Councils responsible for social care in England will have £1.5bn taken out of their budgets next year, the government has said.
The cut – detailed in the draft local government funding settlement – represent a 3.3% reduction in councils’ “spending power”, a figure calculated by the government, which takes into account total funding from Whitehall and local sources such as council tax.
The 3.3% drop comes on top of a 4.7% fall this year and neither figure takes account of inflation or rising demographic pressures on councils in adult social care.
The impact of this year’s cut was that councils are make £1bn in savings in adult social care, and the Association of Directors of Adult Social has predicted that a similar reduction will be made in 2012-13.“Today’s settlement announcement confirms that local government continues to bear the brunt of public spending cuts in this spending review period [from 2011-15], said Merrick Cockell.
The future outlook for councils worsened last week as chancellor George Osborne signalled deeper cuts to councils than previously planned from 2013-17, in the light of the ongoing problems with the economy.

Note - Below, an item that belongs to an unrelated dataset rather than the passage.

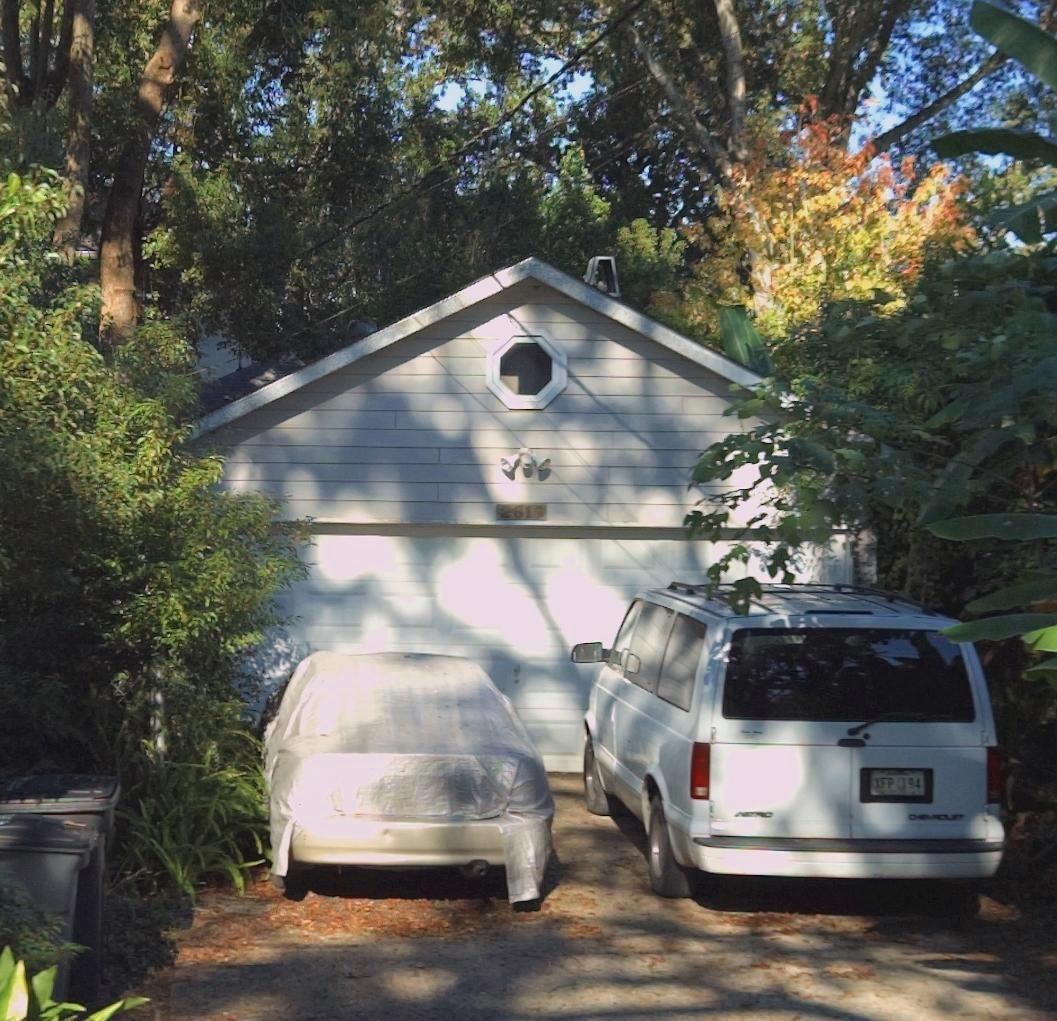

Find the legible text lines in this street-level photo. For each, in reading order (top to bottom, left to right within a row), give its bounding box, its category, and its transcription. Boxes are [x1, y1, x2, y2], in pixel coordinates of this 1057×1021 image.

Yesterday’s funding settlement came as the government announced that local authorities who planned to increase council by more than 3.5% next year would have to put their plans to a local referendum, whose result would be binding.
Most councils froze council tax this year, after the government offered them a grant equivalent to a 2.5% rise if they kept bills for households constant and promised to replicate the grant up to 2014-15 so that councils would not be left with a funding gap in future years.
The government has offered councils an additional grant for 2012-13 to fix council tax levels next year; however, this would be a one-off and thus would leave authorities with a funding gap from 2013-14 onwards.